The discovery, made in caterpillars and described Monday in The Proceedings of the National Academies of Sciences, is “robust” evidence that “more than one virus has evolved to selectively kill male insects,” said Greg Hurst, a symbiont specialist at the University of Liverpool in England who wasn’t involved in the study. That could one day help control populations of pest insects and disease vectors like mosquitoes.

“I expect there are a lot more cases like this that will be discovered in the near future,” said Daisuke Kageyama, a researcher at the National Agriculture and Food Research Organization in Japan and one of the study’s authors.

The virus was found by chance. Misato Terao, a research technician at Minami Kyushu University, was straightening up the campus greenhouse when she found unwelcome intruders — fat green caterpillars — nibbling on the impatiens. She scooped them up and, on a whim, dropped them off in the lab of Yoshinori Shintani, an insect physiologist who is Minami Kyushu’s resident bug guy.
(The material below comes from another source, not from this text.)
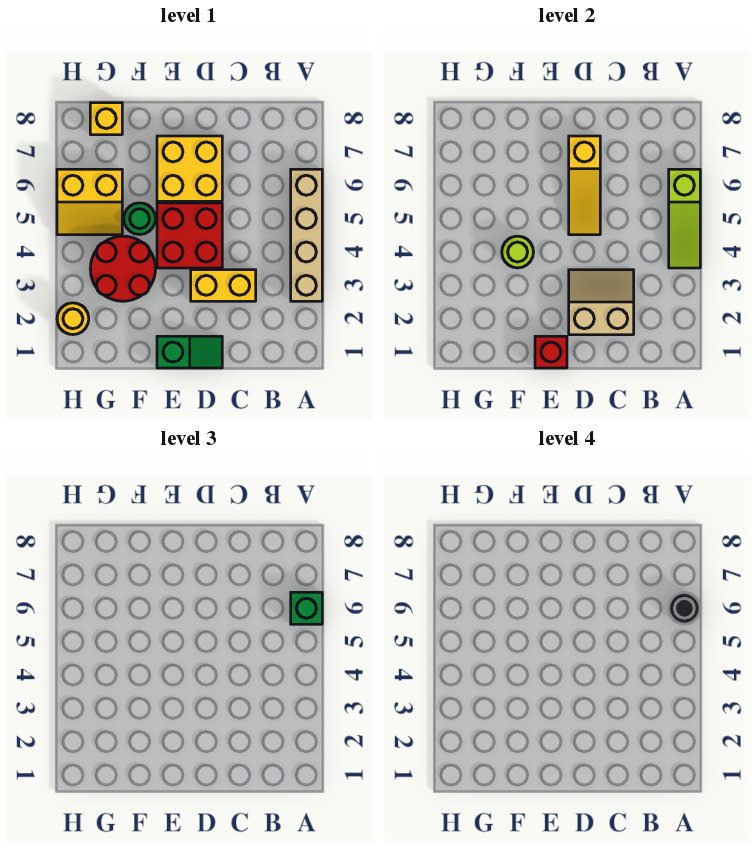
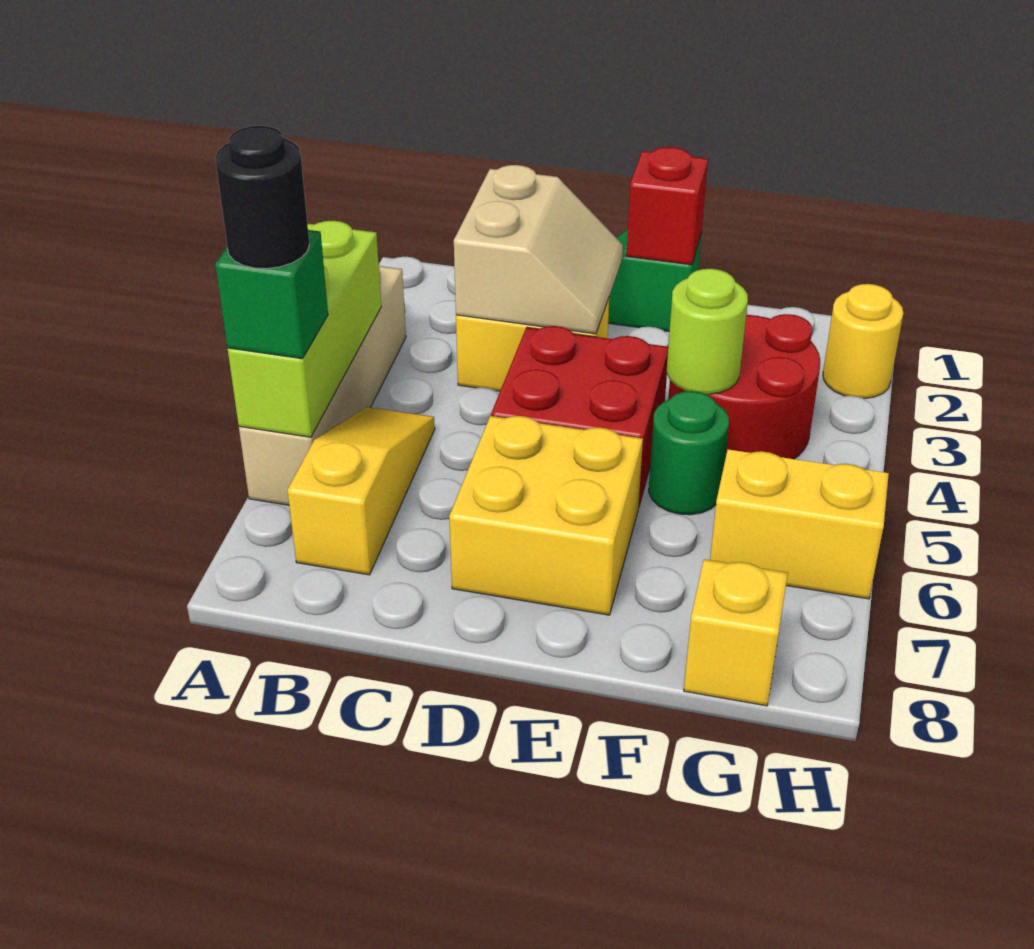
lime slope A4:A6 level 2 top 6 -> lime brick A4:A6 level 2
tan slope C2:D3 level 2 top 2 -> tan slope C2:D3 level 2 top C
yellow slope D5:D7 level 2 top 7 -> yellow slope B5:B7 level 1 top 7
On a hunch, he bred the females from the greenhouse with male tobacco moths he found fluttering around the lights in his own home. The greenhouse moths only had daughters — and so did their daughters, and their daughters’ daughters. Over 13 generations of the moths’ descendants, only three had males.
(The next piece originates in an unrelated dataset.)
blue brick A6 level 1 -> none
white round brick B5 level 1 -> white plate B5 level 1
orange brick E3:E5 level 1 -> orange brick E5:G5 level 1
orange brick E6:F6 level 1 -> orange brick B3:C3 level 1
Dr. Shintani and his colleague Dr. Kageyama quickly realized they had a “male-killer” on their hands.

For decades, scientists have known that microbial hitchhikers, usually bacteria, can take up residence in the jellylike cytoplasm of insects’ cells. And through a process that’s not very well understood, those microbes can be passed from mother to offspring.

Sometimes these microbial symbionts tamper with the host’s reproduction. From the symbiont’s perspective, “males are useless” because they can’t help propagate the microbe, Dr. Kageyama said. So the symbiont simply eliminates them. The bacteria Wolbachia can prevent male butterflies from being born. Other bacteria kill developing males before they hatch, reducing competition for the females and giving them a fortifying snack: the eggs that held their brothers.

Dr. Shintani’s team found that antibiotics didn’t knock out the male-killing effect in the greenhouse moth’s progeny, so bacteria couldn’t be responsible. Genetic analysis turned up telltale signs of a virus, but unlike any male-killer ever seen before. Only two male-killing viruses have ever been documented; the virus found by the Japanese researchers, which they named SlMKV, seems to have evolved separately.

To confirm the male-killer was actually infectious and inheritable, Dr. Shintani needed to juice some tobacco moths. He and his team blended the bodies of pupae and adult moths with SlMKV and injected the resulting slurry into the bodies of uninfected pupae and moths. That did the trick — the next generation heavily favored females, and in subsequent generations males vanished altogether.

Further experiments revealed just how lucky the researchers were to find this male-killer. While cool weather can be lethal to tobacco cutworms, SlMKV is vulnerable to heat, and the researchers found that the virus’s effect was diminished and eventually neutralized at higher temperatures. The tobacco cutworm’s native range is in subtropical parts of China and Taiwan.

The scientists suspect the balmy climate in the caterpillar’s home acts like a perpetual fever, suppressing the male-killing effect. It was pure chance that Japan’s mild temperatures fell in the “Goldilocks zone” in which SlMKV is active, and that scientists could therefore notice the sex imbalance in the greenhouse.

Outside experts say the team’s discovery is a sign that viral male-killers are more common than anticipated. And the find could have implications for controlling other important agricultural pests to which the tobacco cutworm is closely related, Dr. Hurst said.

Anything researchers can learn about male-killers helps advance the quest for the pest controller’s holy grail: a “female-killer,” which could help fight invasive pests or disease-carrying species such as mosquitoes.

According to Anne Duplouy, an evolutionary biologist at the University of Helsinki who studies microbial symbionts in insects, time is running out for humans to learn from these temperature-sensitive microbes. As the climate changes, she said, “we are likely to be losing many of these interactions” before they can be documented.